## 추출된 텍스트
#####

URL: https://grafana.com/blog/how-prometheus-remote-write-v2-can-help-cut-network-egress-costs-by-as-much-as-50-/

Prometheus Remote Write v2로 네트워크 이그레스 비용을 최대 50%까지 줄이는 방법

2021년, Grafana Labs CTO Tom Wilkie(당시 제품 VP)는 PromCON에서 Prometheus의 remote write 기능 개선 필요성에 대해 이야기했습니다.

“우리는 remote write로 샘플 하나를 보내는 데 10~20바이트를 사용하고, Prometheus는 로컬 디스크에서는 샘플당 1~2바이트만 사용합니다. 개선할 여지가 정말, 정말 큽니다.” 당시 Wilkie는 이렇게 말했습니다. “원자성(atomicity)과 배칭(batching)에 관해 우리가 하려는 많은 작업은 remote write 요청에 심볼 테이블(symbol table)을 넣을 수 있게 해줄 것이고, 그렇게 되면 대역폭 사용량을 줄일 수 있습니다.”

#####

## 항목 목록
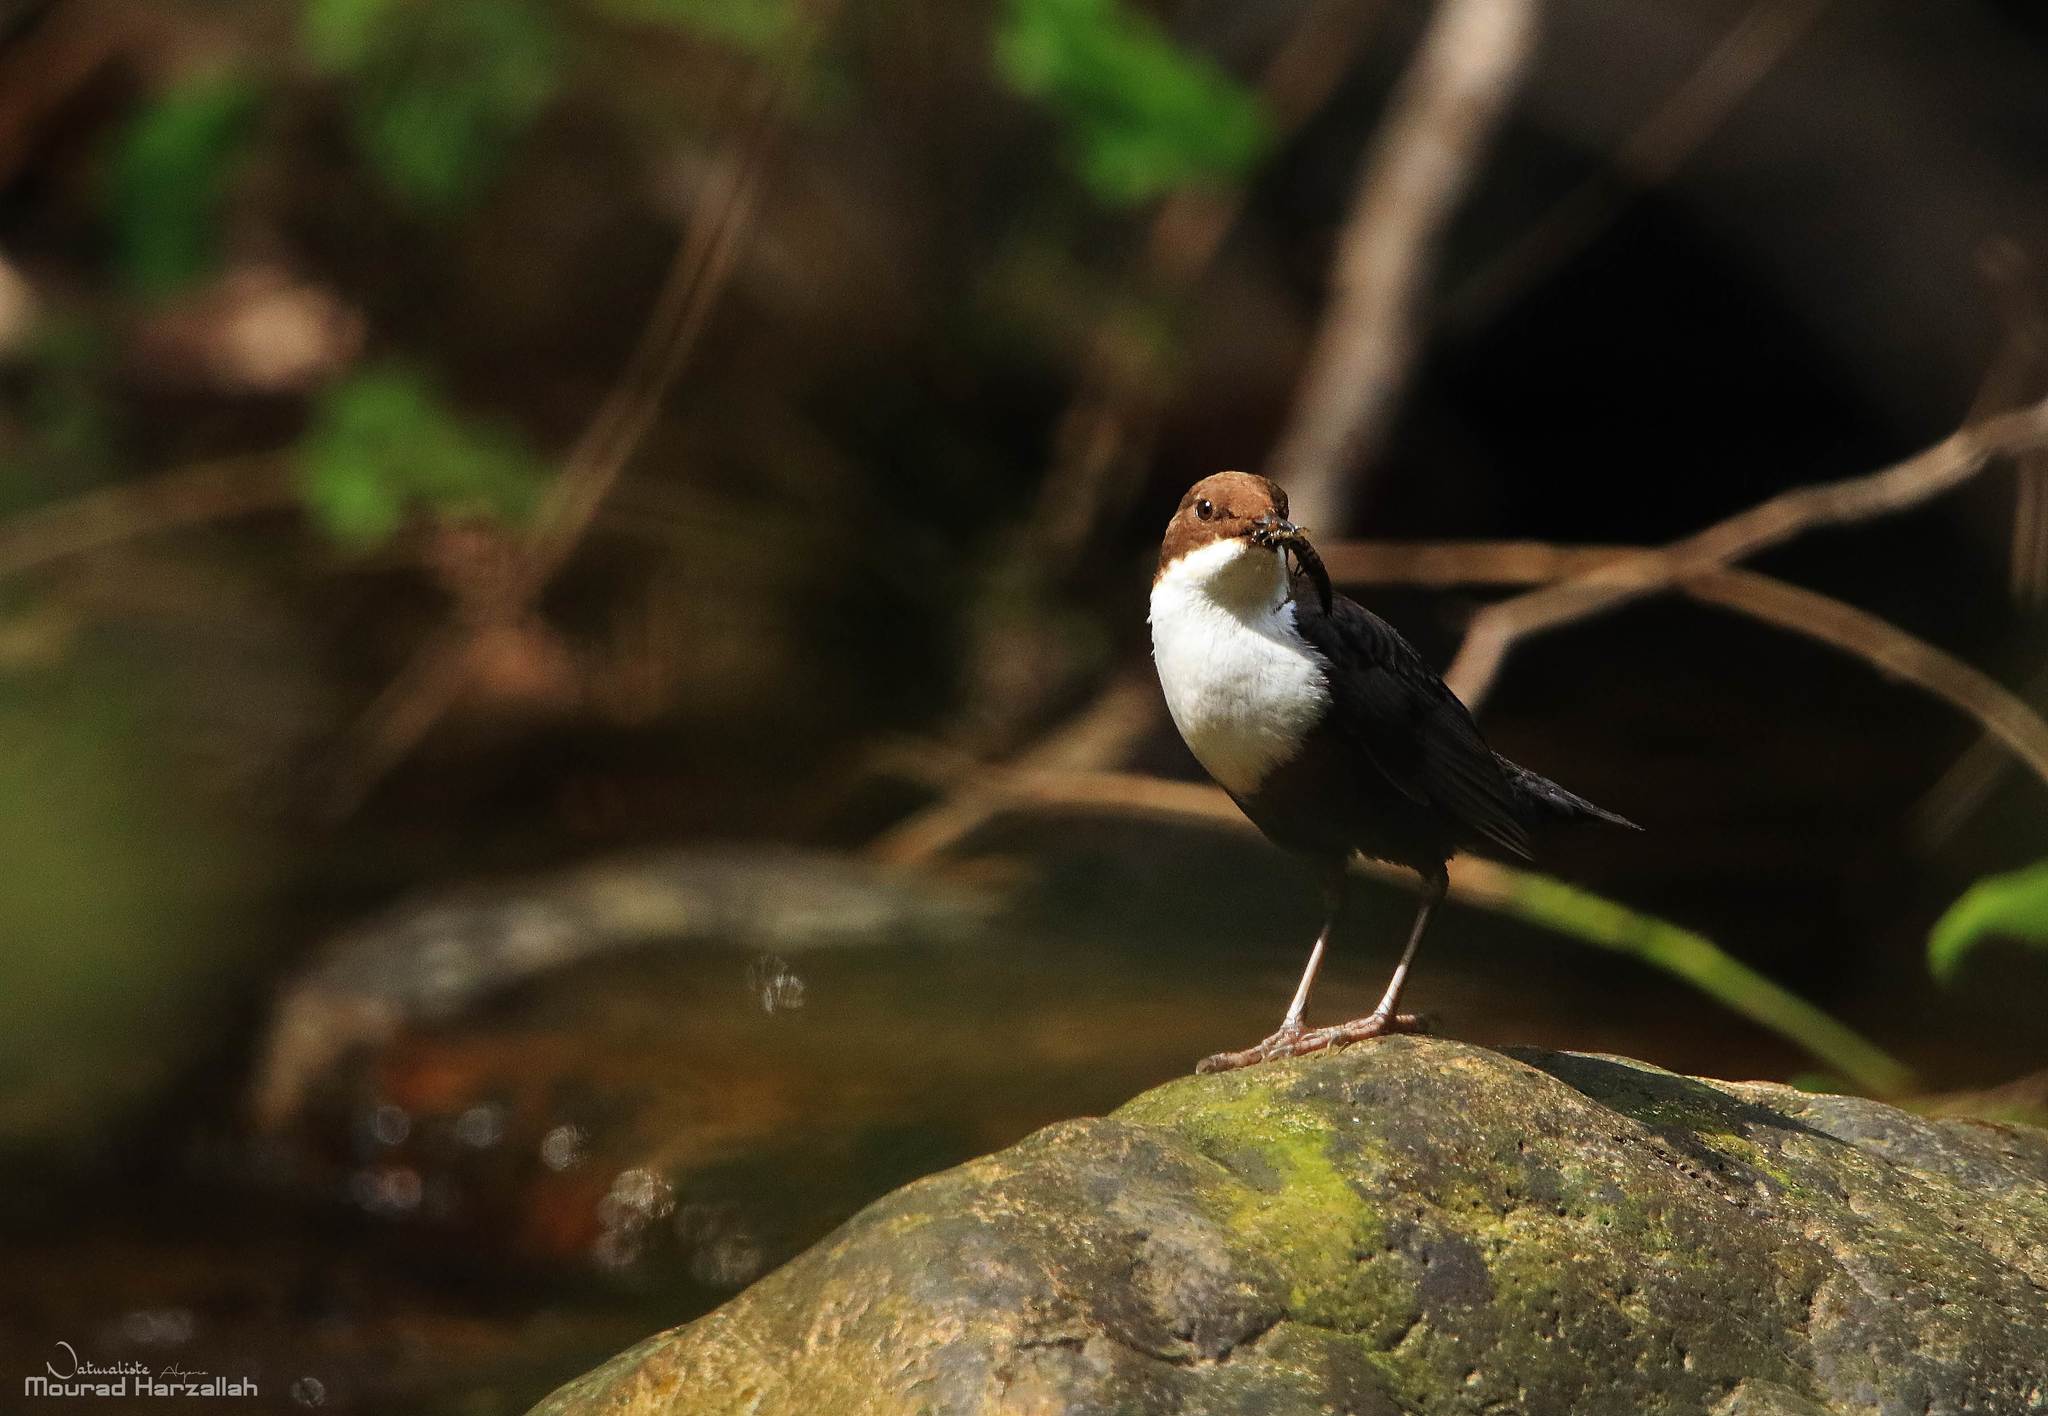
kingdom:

#####

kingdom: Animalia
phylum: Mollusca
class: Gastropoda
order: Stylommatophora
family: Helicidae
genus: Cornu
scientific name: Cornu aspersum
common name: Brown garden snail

#####

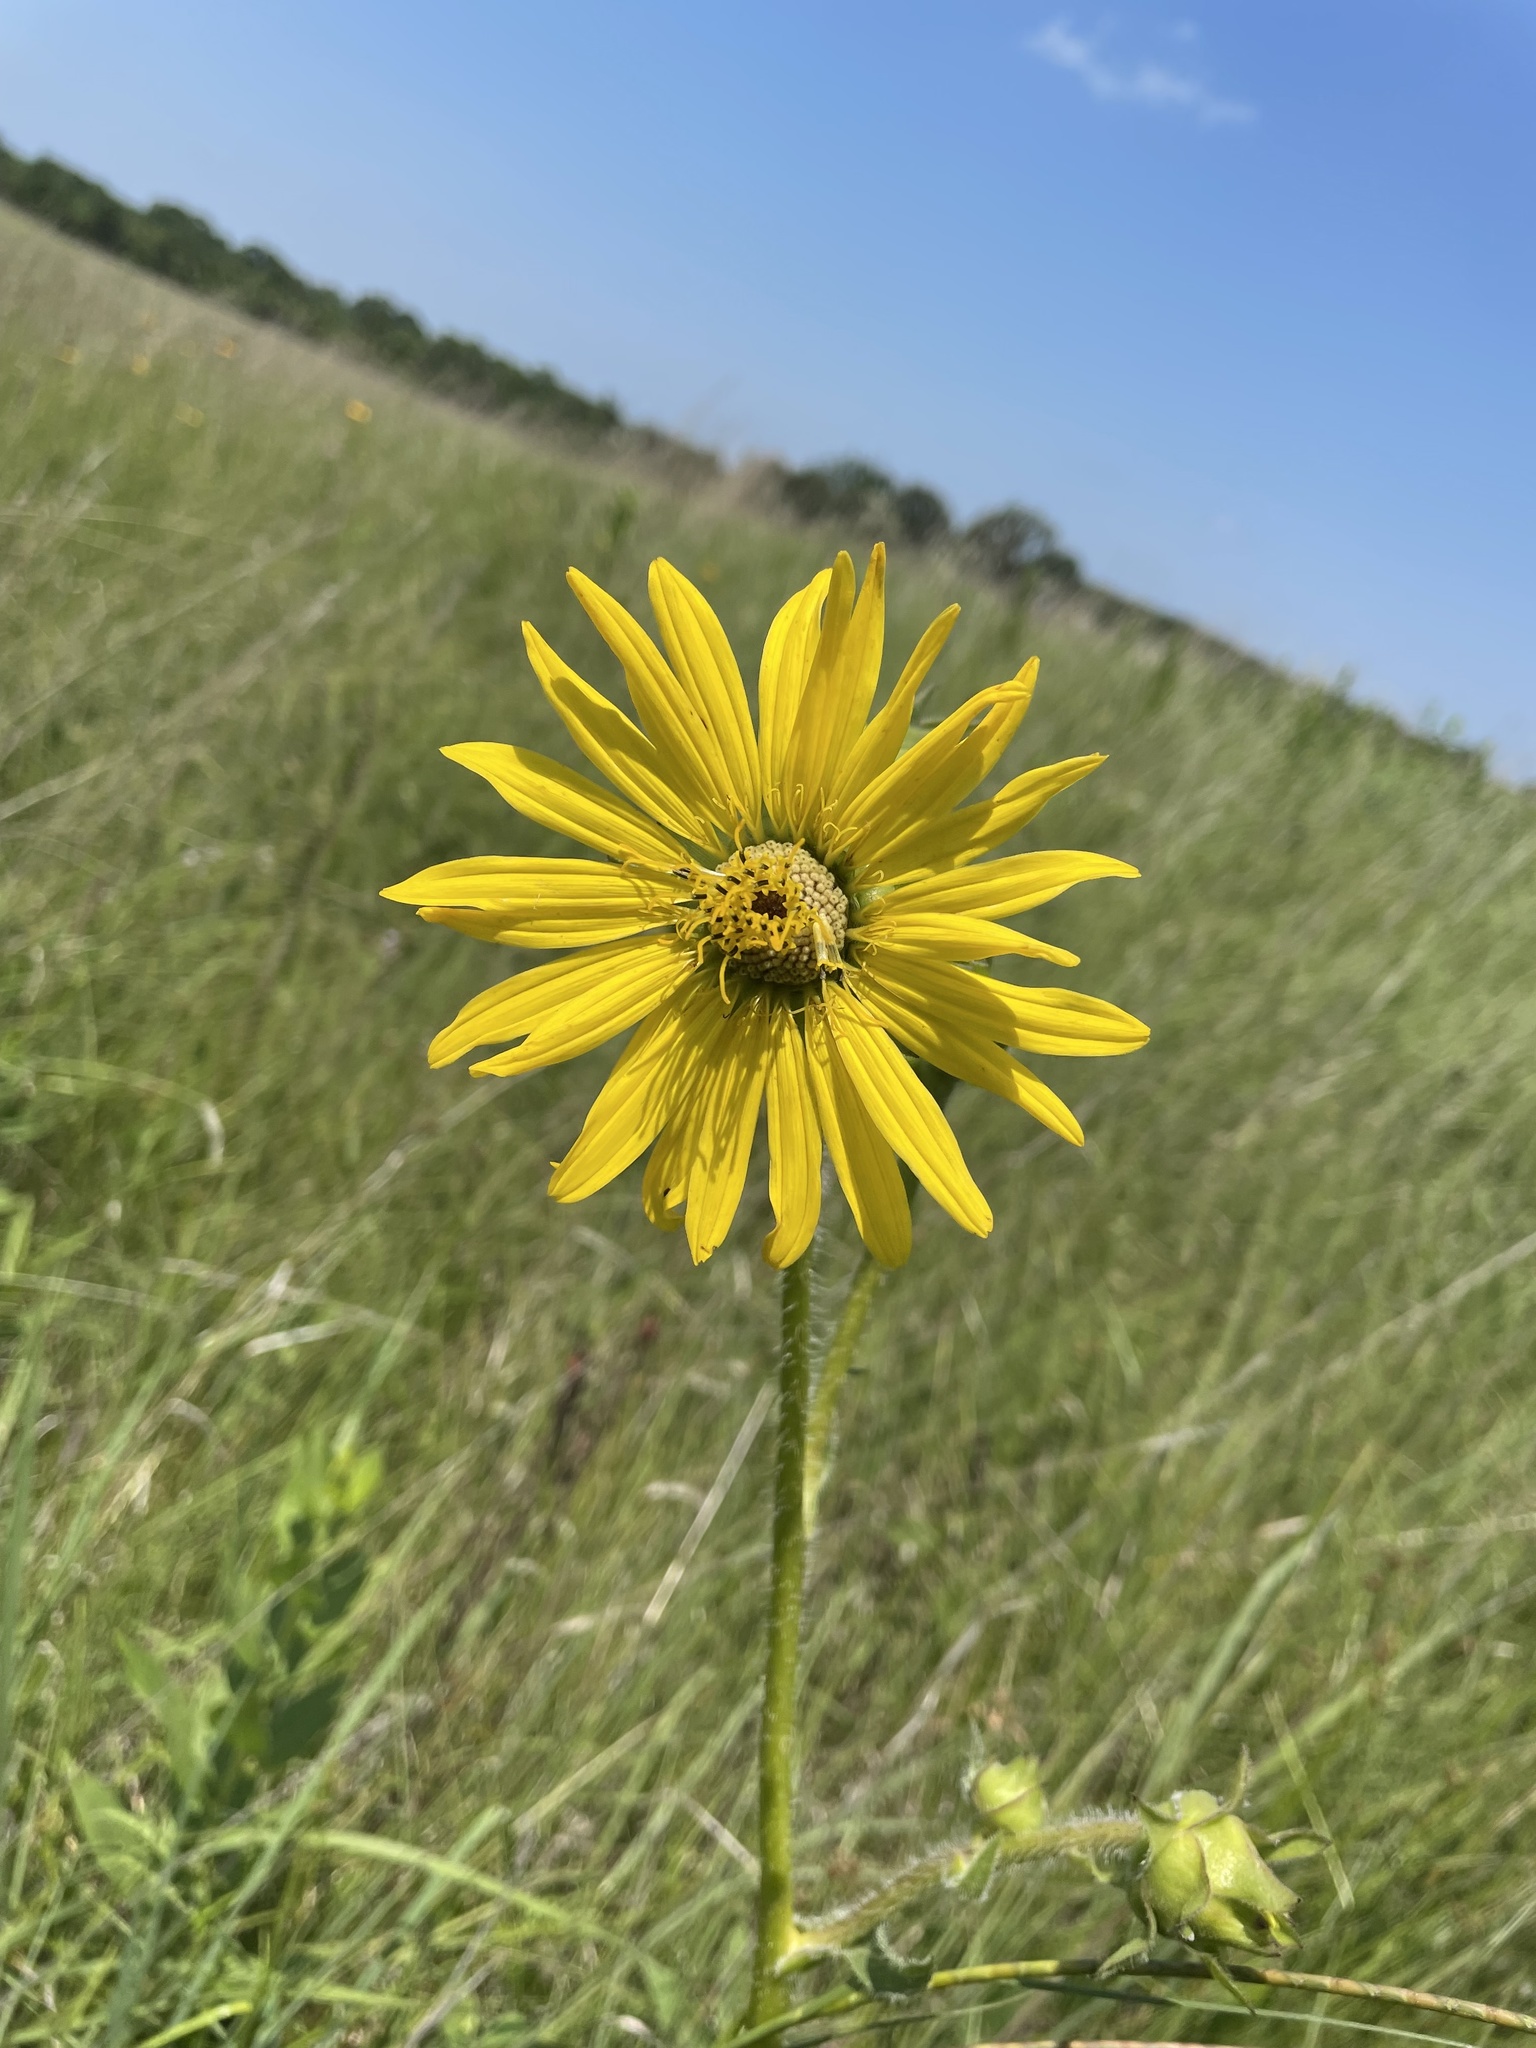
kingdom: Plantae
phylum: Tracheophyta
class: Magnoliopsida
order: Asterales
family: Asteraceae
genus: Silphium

#####

## 요청 사항 1
추출된 텍스트에 따르면 Prometheus는 로컬 디스크에서 샘플 하나당 몇 바이트를 사용합니까?
## 요청 사항 2
추출된 텍스트의 문장 "2021년, Grafana Labs CTO Tom Wilkie(당시 제품 VP)는 PromCON에서 Prometheus의 remote write 기능 개선 필요성에 대해 이야기했습니다."를 영어로 옮기세요.

## 최종 결과 1
샘플당 1~2바이트를 사용합니다.

## 최종 결과 2
In 2021, Grafana Labs CTO Tom Wilkie (then VP of Product) spoke at PromCON about the need to improve Prometheus's remote write feature.